Tabbed Windows: Patented!

by on April 24, 2007 · 34 comments

You’ll be shocked to hear that yet another patent trolling company has sued a major technology company over a vague software patent. Ars has the scoop. In this case, the plaintiff is “IP Innovation, LLC,” the defendant is Apple, and the patent in queston is this one, covering “User interface with multiple workspaces for sharing display system objects.”

I’ve gotten too busy to do a full “software patent of the week” writeup every week, but this certainly looks like it would be a juicy one. It’s got all the elements that make software patents so pernicious: it’s extremely vague, making it impossible for other software companies to be sure whether their products infringe on it. It’s extremely broad, apparently covering a variety of general characteristics of windowing systems. As the Ars article indicates, there’s likely to be prior art. Finally, it’s extremely wordy, with 62 loquacious claims and dozens of pages describing this “technology” in excruciating detail.

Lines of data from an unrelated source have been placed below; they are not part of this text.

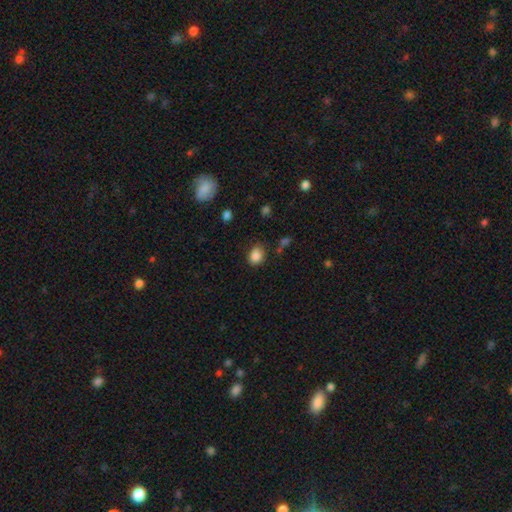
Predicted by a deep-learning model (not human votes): Smooth or featured: smooth — 86% (star or artifact — 10%)
How rounded: in between — 56% (round — 43%)
Merging: none — 75% (minor disturbance — 18%)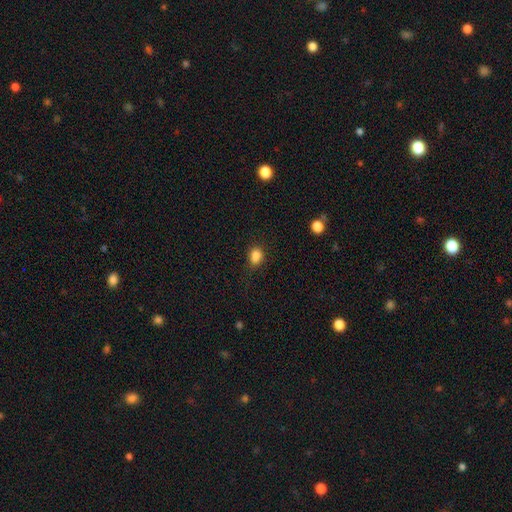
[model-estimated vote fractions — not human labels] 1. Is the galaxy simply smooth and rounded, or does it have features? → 83% smooth, 12% star or artifact, 5% featured or disk.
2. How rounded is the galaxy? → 63% in between, 35% round, 2% cigar-shaped.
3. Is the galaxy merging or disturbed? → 66% none, 22% minor disturbance, 6% major disturbance, 6% merger.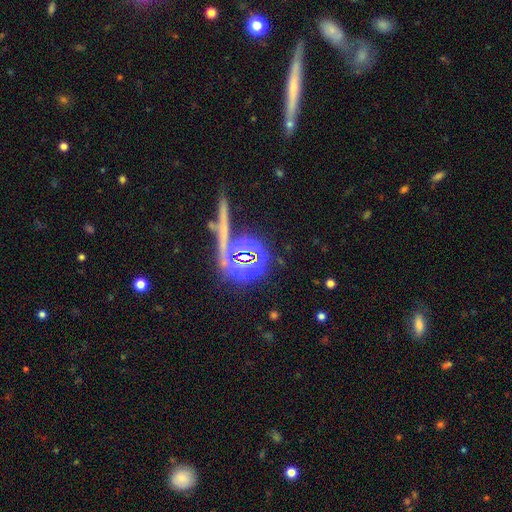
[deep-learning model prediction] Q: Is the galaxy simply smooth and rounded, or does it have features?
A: star or artifact — 64%.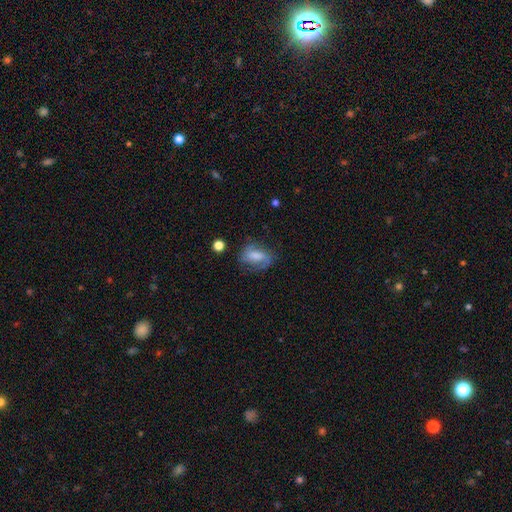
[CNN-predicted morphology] featured or disk 47%, smooth 44%, star or artifact 9%. Down the decision tree: merging — none (56%).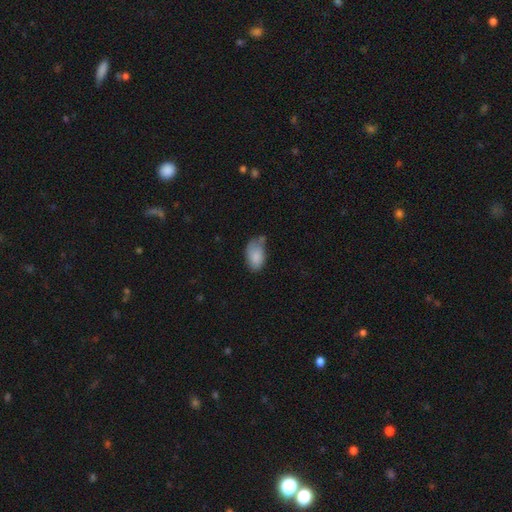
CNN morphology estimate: smooth 85%, featured or disk 8%, star or artifact 7%. Down the decision tree: how rounded — in between (92%); merging — none (46%).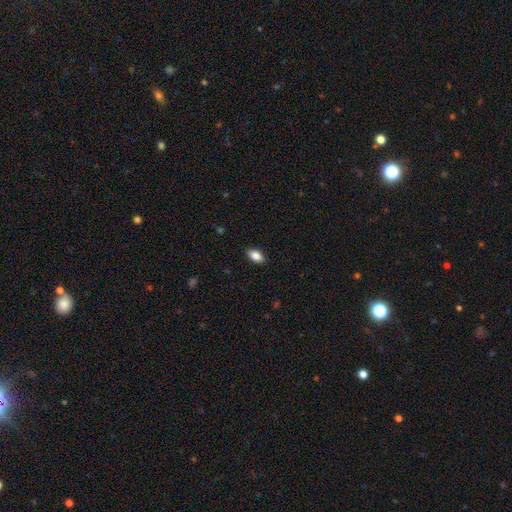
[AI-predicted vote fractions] Smooth or featured? smooth (87%)
How rounded? in between (91%)
Merging? none (88%)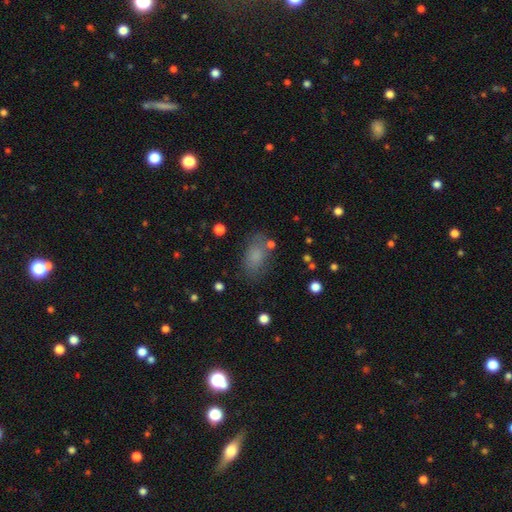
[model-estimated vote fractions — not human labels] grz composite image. It shows a smooth galaxy with no disk features (79%) that is in between round and cigar-shaped (87%). Merging: none (73%).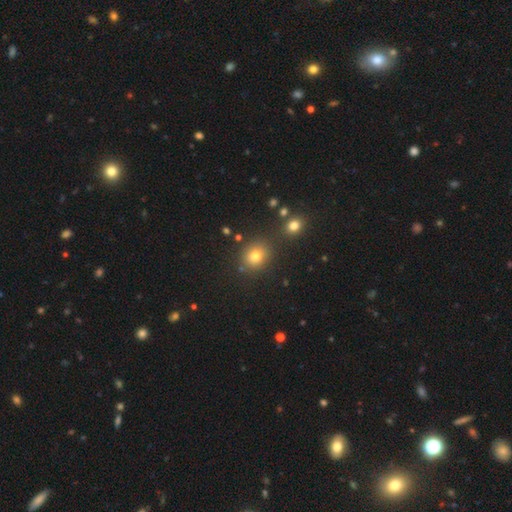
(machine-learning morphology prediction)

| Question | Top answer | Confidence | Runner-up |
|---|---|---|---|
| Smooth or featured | smooth | 75% | star or artifact (17%) |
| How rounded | round | 75% | in between (24%) |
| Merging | none | 81% | minor disturbance (9%) |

I’ve ranted about all of those problems before, so let me just make a brief policy observation: would anyone seriously claim that granting legal monopolies on the general characteristics of windowing systems is either necessary or helpful to the progress of the software industry? Microsoft and Apple spent the late 1980s and early 1990s battling it out for dominance of desktop computing, introducing numerous important innovations in GUI design. It’s hard to imagine Apple saying “Gosh, I just thought of a great new feature to add to Mac OS System 7, but it will cost a million dollars to develop it and Microsoft will just copy it in Windows 95. So why bother?” Apple and Microsoft copied each other promiscuously (well, OK, Microsoft mostly copied Apple) and consumers benefitted from it. Apple certainly would have liked to prevent Microsoft from copying their innovations (and in fact, they tried very hard to do so) but they ultimately were not able to do so. Does anyone think that consumers would be better off today if the courts had prohibited Microsoft from imitating Apple’s UI innovations?